El Pontífice ha resaltado que “la fuerza del apostolado, más allá de las técnicas y los instrumentos, se basa en la obra del Espíritu Santo en nosotros y en la autenticidad de nuestra respuesta”.
Todos podemos buscar momentos de quietud y silencio ante Dios
Santo Tomás de Aquino hablaba en la Suma Teológica de la predicación como la transmisión a otros de lo que hemos contemplado.
Sin embargo, ha dicho el Santo Padre en el Ángelus, no hay que pensar en el “contemplar” como “una experiencia exclusiva, reservada a algunos santos o a los monjes y a los ermitaños. Todos podemos hacerlo, esforzándonos por dedicar, entre los compromisos de cada día, momentos de quietud para permanecer en silencio ante Dios, escuchar su voz, encomendarle nuestras alegrías y nuestras preocupaciones, y revisar con Él nuestra vida”.
Esto nos hace, cada vez más, personas de fe sólida y consciente, ha subrayado, y “por consiguiente apóstoles creíbles y libres, hombres y mujeres capaces de reflejar la luz del Evangelio en todos los ambientes y en todas las situaciones de la vida, testimoniándolo también allí donde su valor no es comprendido ni es aceptado”.
Para afrontar hostilidades y persecuciones, como muchos cristianos
San Mateo —autor del pasaje bíblico al que nos referimos—escribía para comunidades que no tenían una vida fácil. !Debían afrontar hostilidad y persecuciones, como sucede aún hoy a muchos cristianos en tantos lugares de la tierra, y además había una gran tentación de desanimarse y dejarse vencer por el cansancio o el miedo”, ha reflexionado León XIV.
Tanto hoy como ayer, “es difícil permanecer fieles a las enseñanzas de Jesús y anunciar su Palabra: responder al odio con el amor, a la prepotencia con la mansedumbre, al desánimo con la perseverancia”.
Por eso, alienta el Papa, “es necesario que profundicemos en las raíces de nuestra fe y de nuestra misión en una relación intensa con Él” (cf.
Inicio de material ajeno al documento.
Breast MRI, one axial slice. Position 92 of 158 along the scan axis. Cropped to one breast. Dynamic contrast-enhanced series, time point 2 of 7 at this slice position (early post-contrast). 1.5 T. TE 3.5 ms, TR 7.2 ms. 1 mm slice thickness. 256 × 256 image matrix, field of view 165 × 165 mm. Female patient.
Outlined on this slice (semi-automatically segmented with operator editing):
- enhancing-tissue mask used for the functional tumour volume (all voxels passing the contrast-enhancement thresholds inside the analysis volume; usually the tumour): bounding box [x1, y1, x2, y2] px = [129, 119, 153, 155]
Francisco, Exhort. ap. Evangelii gaudium, 8). “Esto nos da la fuerza para no rendirnos y seguir transmitiendo a todos, en cualquier circunstancia, su mensaje de esperanza, de amor y de paz. ¡Al mundo le hace mucha falta!
Que la Virgen María nos ayude a ser discípulos misioneros del Señor Jesús, cada uno conforme a su propia vocación”, ha concluido El Papa León antes de rezar el Ángelus.
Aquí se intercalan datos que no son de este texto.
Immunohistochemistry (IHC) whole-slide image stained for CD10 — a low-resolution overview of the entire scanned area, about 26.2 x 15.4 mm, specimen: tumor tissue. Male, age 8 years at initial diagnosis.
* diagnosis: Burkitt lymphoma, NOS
Día Mundial de los Refugiados
Tras la oración mariana, el Papa ha hecho alusión a que ayer se celebró el Día Mundial de los Refugiados, promovido por las Naciones Unidas, conmemorando el 75 aniversario de la Convención sobre el Estatuto de los Refugiados. Una jornada establecida “con el fin de proteger a quienes son perseguidos y se ven obligados a abandonar su tierra, su hogar y su familia”..
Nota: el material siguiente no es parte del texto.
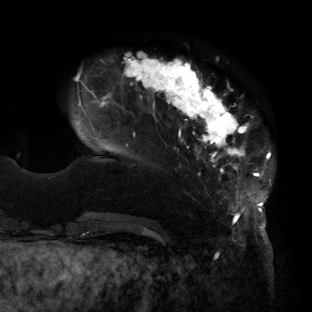
Breast MRI (dynamic contrast-enhanced), one axial slice. Position 28 of 160 along the scan axis. Cropped to one breast. Dynamic contrast-enhanced series, time point 2 of 6 at this slice position (early post-contrast). 3 T. TE 2.7 ms, TR 6.5 ms. 312 × 312 image matrix, field of view 244 × 244 mm. Female patient.
Structures marked on this image (semi-automatic segmentation, software-assisted and operator-edited):
- enhancing-tissue mask used for the functional tumour volume (all voxels passing the contrast-enhancement thresholds inside the analysis volume; usually the tumour): bounding box [x1, y1, x2, y2] px = [76, 53, 272, 219]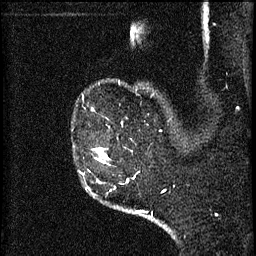
Breast MRI (dynamic contrast-enhanced), one sagittal slice. Position 50 of 60 along the scan axis. 3 images stored at this slice position (order not interpretable as contrast timing). 1.5 T. TE 4.2 ms, TR 8.2 ms. 2 mm slice thickness. 256 × 256 image matrix. Female patient, age 49 years.
Outlined on this slice (semi-automatically segmented with operator editing):
- analysis volume of interest (the breast-tissue region the enhancement analysis was run in; not a lesion): box from (x=95, y=148) to (x=105, y=163) px
- tumour enhancement mask (voxels above the 70 % enhancement threshold inside the analysis volume of interest): (x=96, y=154)–(x=105, y=163)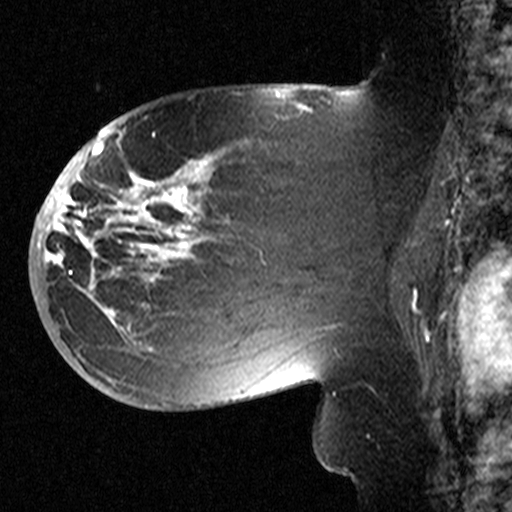
Breast MRI (dynamic contrast-enhanced), one sagittal slice. Slice 25 of 44 in the series (ordered by position). Dynamic contrast-enhanced study with each time point stored as its own series, time point 2 of 3 at this slice position (early post-contrast, ordered by acquisition time). 1.5 T. TE 4.5 ms, TR 11 ms. 512 × 512 image matrix. Patient: female, 53 years. From the clinical record (not read from this slice): setting: breast cancer imaged before/during neoadjuvant chemotherapy; receptor status: HR-positive, HER2-negative.
Annotated regions visible in this slice (semi-automatic segmentation, software-assisted and operator-edited):
- analysis volume of interest (the breast-tissue region the enhancement analysis was run in; not a lesion): bounding box [x1, y1, x2, y2] px = [58, 154, 311, 367]
- tumour enhancement mask (voxels above the 90 % enhancement threshold inside the analysis volume of interest): [58, 159, 208, 336]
El Pontífice espera que “el espíritu que inspiró la elaboración de este importante instrumento internacional siga iluminando hoy en día las conciencias de los responsables de las naciones. Nadie puede mirar hacia otro lado ante quienes buscan protección y seguridad”.
Además, ha exhortado “a todos a acoger a quienes son víctimas de persecución, para que puedan vivir en paz, con dignidad, y mirar al futuro con esperanza”.
El Sucesor de Pedro ha saludado de modo especial a los miembros del Diálogo Internacional Católico-Pentecostal, y a los fieles de Roma y peregrinos procedentes de distintos países, de modo especial los llegados de Brasil, con oraciones por los jóvenes que fallecieron hace unos días en un accidente vial en el estado de Ceará.